The AQP9 permeability to lactate and water may be important under pathologic conditions such as brain ischemia. Interestingly, AQP9 permeability to lactate increases 4-fold when pH decreases to 5.5 (Tsukaguchi et al., 1998). Lactic acidosis during ischemia may increase the permeability of AQP9 and enable uptake of the excess lactate by the astrocytes. AQP9 could favor lactate clearing from the extracellular space under pathological condition. Lactate movement into the astrocytes is likely to be accompanied by a rapid water flux involving AQP9 and AQP4.

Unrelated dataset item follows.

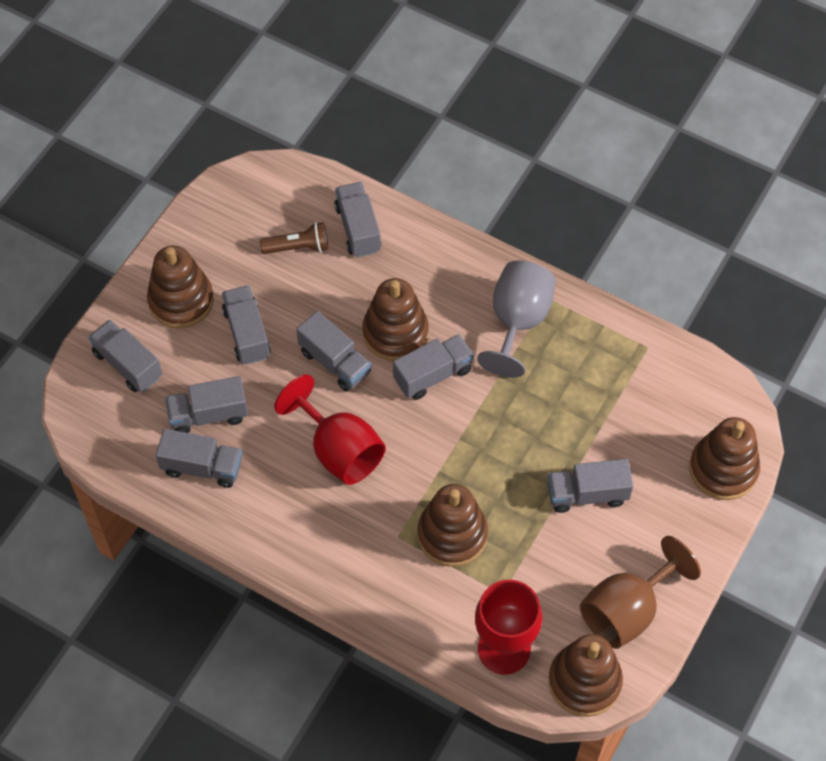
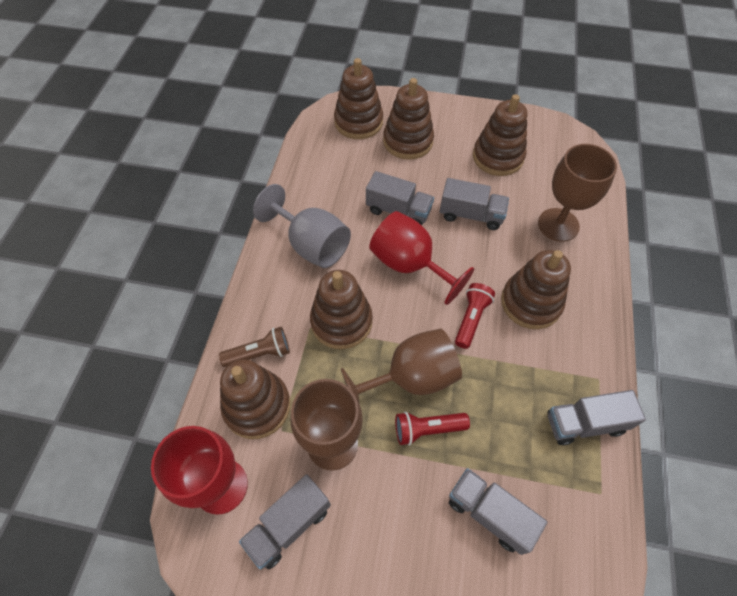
brown goblet: 1 -> 3
brown stacking toy: 5 -> 6
grey truck: 8 -> 5
red flashlight: 0 -> 2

In conclusion, this study reports the demonstration of astrocytic AQP9 expression in the mouse brain. The distribution of this new water channel suggests that it may play a role in brain water homeostasis. Its permeability to metabolites, such as lactate, also suggests a role in brain metabolism. The observation of AQP9 overexpression, after focal transient brain ischemia, in reactive astrocytes in the periinfarct border zone indicates that AQP9 may also play a key role in water homeostasis and in lactate buffering in ischemic stroke. AQP9 could participate in the edema formation after brain ischemia. Pharmacologic and genetic manipulations should allow to further characterize its roles.